Calculate limit of A^n for large n where A=[1/2 0 0; 1/2 1 3/4; 0 0 1/4]
i have found eigenvalues but i cant find the eigenvectors
I expect that the eigenvalues that you got were 1, 0.5 and 0.25?
The eigenvectors are found by solving
[0.5-y 0 0;0.5 1-y 0.75;0 0 0.25-y]x=0 (where y is an eigenvalue)
or in matlab by typing
[V,D]=eig(A)
To give the three eigenvectors:
[0 1 0], [0.707 -0.707 0], [0 -0.707 0.707]
Now A = V*D*inv(V) and it is easy to calculate A^n
Where's your trouble here?
Let the eigenvector be $\displaystyle \left( \begin{array}{c}
a \\
b \\
c \end{array} \right)$.
$\displaystyle {\color{red}\lambda = 1}$: $\displaystyle \frac{a}{2} = a \Rightarrow a = 0$, $\displaystyle b = b$, $\displaystyle \frac{c}{4} = c \Rightarrow c = 0$.
Therefore the eigenvector has the form $\displaystyle \left( \begin{array}{c}
0 \\
b \\
0 \end{array} \right)$ and a normalised eigenvector is $\displaystyle \left( \begin{array}{c}
0 \\
1 \\
0 \end{array} \right)$.
$\displaystyle {\color{red}\lambda = \frac{1}{2}}$: $\displaystyle \frac{a}{2} = \frac{a}{2} \Rightarrow a = a$, $\displaystyle \frac{c}{4} = \frac{c}{2} \Rightarrow c = 0$, $\displaystyle \frac{a}{2} + b = \frac{b}{2} \Rightarrow b = -a$ (since c = 0).

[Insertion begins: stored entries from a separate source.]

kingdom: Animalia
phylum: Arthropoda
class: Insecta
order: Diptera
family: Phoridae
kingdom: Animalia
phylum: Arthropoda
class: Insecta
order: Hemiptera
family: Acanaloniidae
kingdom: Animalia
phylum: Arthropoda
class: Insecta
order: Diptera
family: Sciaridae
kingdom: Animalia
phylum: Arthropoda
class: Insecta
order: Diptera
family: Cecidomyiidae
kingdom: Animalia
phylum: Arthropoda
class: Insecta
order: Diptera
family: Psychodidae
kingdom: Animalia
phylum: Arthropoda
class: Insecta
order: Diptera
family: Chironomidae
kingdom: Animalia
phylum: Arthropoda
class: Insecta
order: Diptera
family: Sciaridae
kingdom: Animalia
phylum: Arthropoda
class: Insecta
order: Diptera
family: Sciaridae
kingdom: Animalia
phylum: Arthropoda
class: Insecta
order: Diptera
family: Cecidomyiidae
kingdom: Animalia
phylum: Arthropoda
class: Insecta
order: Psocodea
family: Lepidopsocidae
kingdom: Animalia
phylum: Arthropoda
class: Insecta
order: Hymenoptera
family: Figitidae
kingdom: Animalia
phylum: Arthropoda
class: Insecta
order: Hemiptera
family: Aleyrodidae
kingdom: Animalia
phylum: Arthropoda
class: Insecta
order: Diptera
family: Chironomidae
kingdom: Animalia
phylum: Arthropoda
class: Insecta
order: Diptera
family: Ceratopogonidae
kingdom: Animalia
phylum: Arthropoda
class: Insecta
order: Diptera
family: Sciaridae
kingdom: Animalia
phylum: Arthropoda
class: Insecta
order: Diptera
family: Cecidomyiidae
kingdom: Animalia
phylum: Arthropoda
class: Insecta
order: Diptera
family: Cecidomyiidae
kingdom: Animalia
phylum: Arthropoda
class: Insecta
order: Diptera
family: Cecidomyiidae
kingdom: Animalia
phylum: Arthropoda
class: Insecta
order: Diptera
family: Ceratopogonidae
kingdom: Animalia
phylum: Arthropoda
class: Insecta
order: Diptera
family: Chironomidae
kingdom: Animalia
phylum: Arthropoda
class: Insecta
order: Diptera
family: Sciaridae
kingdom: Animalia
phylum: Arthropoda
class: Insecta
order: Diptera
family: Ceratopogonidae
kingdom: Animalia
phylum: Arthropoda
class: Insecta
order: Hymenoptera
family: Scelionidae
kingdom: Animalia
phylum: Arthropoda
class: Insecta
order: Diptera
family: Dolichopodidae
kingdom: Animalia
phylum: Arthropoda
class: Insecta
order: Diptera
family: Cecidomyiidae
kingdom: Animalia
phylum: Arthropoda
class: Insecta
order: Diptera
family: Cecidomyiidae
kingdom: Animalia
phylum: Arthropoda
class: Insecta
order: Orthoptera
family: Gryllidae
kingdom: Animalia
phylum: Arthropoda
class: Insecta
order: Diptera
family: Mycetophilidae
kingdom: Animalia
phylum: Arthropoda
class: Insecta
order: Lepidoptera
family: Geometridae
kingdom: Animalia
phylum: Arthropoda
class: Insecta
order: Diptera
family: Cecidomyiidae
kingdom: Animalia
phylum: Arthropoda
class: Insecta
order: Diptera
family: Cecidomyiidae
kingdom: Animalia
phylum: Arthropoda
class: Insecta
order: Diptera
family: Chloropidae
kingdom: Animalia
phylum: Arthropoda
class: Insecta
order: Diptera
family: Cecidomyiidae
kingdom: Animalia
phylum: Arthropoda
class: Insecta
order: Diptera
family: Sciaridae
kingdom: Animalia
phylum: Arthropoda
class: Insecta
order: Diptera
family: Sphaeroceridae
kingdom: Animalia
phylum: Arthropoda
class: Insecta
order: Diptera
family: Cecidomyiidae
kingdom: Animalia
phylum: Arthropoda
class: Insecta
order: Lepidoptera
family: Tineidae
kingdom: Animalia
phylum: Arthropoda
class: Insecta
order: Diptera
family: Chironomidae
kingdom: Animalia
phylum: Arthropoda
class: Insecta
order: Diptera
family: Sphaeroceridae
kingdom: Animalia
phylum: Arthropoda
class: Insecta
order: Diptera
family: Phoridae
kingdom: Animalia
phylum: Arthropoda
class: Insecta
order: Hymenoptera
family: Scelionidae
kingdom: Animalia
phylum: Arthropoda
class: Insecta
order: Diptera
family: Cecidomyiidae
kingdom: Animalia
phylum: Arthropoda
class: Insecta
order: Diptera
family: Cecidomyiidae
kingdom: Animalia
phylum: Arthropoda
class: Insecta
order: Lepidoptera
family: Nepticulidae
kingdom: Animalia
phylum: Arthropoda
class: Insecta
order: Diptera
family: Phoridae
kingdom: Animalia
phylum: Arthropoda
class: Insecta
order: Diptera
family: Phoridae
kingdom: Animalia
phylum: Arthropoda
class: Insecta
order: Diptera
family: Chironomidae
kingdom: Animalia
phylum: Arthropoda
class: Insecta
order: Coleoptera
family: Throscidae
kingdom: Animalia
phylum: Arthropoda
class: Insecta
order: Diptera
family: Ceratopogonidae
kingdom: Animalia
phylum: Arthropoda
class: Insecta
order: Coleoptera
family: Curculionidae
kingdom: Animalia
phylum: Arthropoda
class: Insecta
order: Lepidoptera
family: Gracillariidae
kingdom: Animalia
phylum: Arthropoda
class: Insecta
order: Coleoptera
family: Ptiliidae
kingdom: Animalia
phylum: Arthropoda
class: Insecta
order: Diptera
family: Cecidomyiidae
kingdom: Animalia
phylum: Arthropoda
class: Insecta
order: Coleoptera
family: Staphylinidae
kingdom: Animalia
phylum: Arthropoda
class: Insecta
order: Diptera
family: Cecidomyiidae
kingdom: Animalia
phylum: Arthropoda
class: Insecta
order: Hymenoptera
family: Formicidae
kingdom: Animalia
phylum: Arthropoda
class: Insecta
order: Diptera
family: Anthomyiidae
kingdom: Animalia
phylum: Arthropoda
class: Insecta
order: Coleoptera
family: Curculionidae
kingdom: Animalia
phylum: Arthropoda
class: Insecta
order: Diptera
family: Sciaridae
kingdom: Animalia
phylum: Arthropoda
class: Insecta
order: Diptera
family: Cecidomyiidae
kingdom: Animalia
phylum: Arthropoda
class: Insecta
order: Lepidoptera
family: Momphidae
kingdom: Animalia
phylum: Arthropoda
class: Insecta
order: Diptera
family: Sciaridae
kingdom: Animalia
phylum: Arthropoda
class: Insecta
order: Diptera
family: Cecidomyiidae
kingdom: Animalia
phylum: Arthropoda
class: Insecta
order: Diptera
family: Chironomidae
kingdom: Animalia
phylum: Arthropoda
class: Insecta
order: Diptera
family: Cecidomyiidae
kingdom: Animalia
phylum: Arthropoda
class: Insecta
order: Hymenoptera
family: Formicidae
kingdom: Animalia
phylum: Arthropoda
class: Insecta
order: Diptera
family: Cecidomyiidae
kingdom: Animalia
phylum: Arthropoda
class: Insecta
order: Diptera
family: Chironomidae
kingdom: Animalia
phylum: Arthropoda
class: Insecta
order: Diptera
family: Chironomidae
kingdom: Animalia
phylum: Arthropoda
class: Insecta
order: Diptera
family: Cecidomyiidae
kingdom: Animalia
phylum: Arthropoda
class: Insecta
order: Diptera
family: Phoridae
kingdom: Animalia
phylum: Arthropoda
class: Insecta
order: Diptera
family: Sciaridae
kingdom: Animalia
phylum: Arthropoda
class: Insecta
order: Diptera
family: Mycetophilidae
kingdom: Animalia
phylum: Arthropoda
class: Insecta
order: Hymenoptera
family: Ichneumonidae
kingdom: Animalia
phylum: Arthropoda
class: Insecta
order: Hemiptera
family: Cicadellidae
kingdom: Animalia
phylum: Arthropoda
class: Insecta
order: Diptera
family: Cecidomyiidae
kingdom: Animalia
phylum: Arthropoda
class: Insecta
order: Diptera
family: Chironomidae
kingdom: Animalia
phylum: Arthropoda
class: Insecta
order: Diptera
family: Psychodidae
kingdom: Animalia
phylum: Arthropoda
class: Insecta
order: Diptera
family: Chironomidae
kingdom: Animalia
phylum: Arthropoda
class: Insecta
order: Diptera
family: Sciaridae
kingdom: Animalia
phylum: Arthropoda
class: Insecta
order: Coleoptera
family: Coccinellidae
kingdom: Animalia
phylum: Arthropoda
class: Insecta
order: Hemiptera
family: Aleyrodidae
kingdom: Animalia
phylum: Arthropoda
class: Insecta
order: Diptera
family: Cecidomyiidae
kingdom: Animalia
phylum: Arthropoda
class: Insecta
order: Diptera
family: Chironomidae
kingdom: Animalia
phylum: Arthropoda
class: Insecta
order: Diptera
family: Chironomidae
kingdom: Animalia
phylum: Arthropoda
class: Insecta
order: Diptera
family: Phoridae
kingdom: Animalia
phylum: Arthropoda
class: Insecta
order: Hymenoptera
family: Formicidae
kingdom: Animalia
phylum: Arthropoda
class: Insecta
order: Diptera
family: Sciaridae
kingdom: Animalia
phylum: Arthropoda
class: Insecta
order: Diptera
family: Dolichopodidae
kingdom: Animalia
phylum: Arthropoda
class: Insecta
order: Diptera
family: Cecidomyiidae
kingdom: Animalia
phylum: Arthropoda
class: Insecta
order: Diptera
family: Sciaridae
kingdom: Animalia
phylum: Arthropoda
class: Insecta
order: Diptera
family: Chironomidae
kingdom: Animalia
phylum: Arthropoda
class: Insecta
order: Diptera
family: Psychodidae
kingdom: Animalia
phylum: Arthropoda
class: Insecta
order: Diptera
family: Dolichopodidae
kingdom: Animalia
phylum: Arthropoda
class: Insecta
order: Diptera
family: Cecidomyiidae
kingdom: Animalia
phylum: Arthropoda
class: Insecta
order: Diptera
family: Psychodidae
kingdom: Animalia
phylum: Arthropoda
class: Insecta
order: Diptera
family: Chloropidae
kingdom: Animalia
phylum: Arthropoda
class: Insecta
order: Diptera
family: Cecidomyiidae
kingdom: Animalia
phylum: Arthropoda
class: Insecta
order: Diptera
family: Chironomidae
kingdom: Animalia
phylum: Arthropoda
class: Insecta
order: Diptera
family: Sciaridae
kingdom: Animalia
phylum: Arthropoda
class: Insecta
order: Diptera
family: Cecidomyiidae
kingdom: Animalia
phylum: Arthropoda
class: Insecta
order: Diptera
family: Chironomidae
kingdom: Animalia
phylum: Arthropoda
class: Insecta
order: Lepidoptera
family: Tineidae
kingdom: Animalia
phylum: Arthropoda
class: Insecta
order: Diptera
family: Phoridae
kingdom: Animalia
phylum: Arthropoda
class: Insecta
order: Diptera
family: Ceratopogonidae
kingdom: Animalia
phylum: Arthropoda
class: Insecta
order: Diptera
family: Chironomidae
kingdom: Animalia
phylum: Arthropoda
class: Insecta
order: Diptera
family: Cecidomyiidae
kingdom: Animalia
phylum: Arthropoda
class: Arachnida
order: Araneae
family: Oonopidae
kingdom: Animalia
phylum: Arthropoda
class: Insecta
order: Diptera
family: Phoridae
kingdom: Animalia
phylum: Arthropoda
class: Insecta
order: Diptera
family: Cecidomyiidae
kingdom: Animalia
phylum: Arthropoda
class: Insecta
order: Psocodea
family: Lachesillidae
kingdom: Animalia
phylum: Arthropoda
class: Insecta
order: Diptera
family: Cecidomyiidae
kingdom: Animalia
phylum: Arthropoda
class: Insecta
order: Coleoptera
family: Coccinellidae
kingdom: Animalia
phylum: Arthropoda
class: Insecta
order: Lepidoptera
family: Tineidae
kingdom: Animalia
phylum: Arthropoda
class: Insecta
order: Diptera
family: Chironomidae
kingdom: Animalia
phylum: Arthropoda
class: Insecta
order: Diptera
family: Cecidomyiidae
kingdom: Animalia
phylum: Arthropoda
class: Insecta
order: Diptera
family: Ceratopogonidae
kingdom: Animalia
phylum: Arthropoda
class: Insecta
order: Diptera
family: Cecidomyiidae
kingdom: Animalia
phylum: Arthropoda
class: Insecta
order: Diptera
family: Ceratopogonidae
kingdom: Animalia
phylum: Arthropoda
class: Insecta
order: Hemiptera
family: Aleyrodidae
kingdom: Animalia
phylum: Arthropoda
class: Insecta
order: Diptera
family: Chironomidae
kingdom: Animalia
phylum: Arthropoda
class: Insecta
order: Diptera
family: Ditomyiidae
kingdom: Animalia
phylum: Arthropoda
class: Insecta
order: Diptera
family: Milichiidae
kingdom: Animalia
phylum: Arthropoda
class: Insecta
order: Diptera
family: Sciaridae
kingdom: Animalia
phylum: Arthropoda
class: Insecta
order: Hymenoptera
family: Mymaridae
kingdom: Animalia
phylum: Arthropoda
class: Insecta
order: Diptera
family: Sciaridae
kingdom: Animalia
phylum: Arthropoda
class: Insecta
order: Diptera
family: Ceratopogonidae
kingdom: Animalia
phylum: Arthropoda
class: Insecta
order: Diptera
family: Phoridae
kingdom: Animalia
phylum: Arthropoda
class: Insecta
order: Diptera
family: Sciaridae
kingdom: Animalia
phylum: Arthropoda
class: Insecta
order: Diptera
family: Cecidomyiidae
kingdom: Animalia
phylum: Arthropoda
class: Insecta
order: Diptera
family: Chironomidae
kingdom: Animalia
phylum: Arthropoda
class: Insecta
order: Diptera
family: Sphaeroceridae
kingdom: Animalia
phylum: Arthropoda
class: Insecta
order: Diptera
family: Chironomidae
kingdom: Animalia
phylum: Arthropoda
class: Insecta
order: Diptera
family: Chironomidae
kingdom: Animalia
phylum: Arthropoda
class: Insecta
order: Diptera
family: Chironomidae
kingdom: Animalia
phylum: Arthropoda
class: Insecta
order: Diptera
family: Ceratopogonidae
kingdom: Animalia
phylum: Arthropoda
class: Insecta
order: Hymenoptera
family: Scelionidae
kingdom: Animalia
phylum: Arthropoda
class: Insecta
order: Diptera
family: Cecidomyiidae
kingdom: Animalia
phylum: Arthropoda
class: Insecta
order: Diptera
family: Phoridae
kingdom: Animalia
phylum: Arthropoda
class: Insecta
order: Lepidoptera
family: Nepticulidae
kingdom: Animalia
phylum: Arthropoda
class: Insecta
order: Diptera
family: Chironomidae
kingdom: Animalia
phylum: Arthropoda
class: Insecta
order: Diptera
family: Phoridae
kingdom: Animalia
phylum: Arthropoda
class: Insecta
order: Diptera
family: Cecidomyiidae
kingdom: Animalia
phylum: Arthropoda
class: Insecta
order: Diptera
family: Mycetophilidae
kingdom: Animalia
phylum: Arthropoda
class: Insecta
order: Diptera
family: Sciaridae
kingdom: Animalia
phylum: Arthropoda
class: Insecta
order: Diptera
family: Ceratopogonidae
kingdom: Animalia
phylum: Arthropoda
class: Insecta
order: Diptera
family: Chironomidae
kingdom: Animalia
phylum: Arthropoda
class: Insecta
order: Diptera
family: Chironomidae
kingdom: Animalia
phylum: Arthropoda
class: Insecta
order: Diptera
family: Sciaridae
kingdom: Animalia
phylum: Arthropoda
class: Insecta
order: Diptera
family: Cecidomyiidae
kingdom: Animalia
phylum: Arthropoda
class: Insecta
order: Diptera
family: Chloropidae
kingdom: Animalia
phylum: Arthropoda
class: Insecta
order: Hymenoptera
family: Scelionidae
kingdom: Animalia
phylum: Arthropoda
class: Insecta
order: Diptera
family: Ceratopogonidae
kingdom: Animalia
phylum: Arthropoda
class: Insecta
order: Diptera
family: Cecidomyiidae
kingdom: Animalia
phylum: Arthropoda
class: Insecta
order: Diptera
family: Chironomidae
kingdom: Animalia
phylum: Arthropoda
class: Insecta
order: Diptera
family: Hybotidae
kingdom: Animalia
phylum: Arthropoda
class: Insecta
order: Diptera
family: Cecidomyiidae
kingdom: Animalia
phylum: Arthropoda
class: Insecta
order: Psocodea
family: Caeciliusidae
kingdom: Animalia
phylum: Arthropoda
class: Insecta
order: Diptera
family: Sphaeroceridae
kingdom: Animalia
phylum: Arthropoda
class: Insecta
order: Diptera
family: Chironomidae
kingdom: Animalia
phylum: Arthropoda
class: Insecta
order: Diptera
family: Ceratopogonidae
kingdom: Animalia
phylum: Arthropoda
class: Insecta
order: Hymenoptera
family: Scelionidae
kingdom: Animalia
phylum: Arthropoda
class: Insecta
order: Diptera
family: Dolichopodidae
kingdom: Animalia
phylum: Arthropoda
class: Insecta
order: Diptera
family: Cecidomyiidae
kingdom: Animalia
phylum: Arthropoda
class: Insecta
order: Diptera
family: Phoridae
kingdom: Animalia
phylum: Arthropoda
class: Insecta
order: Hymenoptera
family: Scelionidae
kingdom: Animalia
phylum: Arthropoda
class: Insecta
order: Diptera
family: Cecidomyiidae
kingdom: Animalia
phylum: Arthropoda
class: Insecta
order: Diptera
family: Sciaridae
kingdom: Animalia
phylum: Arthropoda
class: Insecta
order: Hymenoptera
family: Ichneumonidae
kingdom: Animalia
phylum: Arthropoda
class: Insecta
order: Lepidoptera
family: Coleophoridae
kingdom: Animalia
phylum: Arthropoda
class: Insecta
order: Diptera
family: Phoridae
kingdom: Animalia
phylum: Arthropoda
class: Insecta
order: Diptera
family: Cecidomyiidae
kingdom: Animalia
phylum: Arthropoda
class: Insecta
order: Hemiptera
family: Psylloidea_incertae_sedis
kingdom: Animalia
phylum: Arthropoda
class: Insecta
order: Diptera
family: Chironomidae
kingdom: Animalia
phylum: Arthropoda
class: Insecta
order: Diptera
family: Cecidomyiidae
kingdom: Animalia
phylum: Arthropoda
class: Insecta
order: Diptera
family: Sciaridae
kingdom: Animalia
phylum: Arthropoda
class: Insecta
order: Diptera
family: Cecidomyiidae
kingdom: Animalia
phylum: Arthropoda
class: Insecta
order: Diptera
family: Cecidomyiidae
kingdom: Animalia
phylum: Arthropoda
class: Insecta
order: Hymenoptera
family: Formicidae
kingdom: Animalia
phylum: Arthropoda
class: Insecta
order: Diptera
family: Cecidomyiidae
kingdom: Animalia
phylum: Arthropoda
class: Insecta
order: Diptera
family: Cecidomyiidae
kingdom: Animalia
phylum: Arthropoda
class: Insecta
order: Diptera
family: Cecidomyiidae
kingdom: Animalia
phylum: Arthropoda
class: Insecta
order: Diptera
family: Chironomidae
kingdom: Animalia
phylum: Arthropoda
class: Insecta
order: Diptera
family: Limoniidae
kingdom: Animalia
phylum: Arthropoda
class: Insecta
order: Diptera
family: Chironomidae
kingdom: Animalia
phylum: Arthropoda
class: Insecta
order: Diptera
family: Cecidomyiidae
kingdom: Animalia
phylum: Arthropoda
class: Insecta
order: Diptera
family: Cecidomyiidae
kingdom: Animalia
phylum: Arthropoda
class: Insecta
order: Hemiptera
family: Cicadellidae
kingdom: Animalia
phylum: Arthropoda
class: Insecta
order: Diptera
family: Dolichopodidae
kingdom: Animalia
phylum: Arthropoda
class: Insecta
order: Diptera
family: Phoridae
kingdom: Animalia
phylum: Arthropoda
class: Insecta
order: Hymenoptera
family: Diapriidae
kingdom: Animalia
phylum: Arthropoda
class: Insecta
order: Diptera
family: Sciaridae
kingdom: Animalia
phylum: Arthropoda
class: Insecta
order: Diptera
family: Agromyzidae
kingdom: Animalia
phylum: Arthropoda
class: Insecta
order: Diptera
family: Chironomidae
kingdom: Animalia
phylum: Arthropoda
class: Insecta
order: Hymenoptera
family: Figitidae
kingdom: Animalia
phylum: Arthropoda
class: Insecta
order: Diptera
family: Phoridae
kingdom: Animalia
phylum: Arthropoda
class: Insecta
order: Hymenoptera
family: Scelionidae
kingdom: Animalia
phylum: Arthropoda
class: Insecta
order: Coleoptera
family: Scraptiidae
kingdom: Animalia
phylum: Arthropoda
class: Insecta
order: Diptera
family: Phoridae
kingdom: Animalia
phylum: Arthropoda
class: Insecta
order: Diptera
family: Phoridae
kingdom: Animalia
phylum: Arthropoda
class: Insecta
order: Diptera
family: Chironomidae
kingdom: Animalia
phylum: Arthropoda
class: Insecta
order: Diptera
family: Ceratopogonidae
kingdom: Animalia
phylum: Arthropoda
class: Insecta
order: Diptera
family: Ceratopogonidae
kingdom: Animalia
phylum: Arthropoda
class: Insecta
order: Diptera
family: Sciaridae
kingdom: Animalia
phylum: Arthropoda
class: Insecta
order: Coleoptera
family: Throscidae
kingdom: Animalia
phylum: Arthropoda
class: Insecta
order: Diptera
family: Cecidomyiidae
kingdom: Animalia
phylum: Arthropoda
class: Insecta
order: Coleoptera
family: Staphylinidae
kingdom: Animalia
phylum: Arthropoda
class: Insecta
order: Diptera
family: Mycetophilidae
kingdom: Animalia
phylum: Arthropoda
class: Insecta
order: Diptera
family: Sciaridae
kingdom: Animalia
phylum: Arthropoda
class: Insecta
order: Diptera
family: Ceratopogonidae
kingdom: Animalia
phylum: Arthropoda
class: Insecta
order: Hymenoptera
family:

Therefore the eigenvector has the form $\displaystyle \left( \begin{array}{c}
a \\
-a \\
0 \end{array} \right)$ and a normalised eigenvector is $\displaystyle \frac{1}{\sqrt{2}} \left( \begin{array}{c}
1 \\
-1\\
0 \end{array} \right)$.
You should try finding the eigenvector for $\displaystyle \lambda = \frac{1}{4}$. A normalised eigenvector is $\displaystyle \frac{1}{\sqrt{2}} \left( \begin{array}{c}
0 \\
-1\\
1 \end{array} \right)$.
So now you can easily diagonalise your matrix (well, you still have to get the inverse of a 3 x 3 matrix but that's just a mechanical process) and then easily raise to any power you want.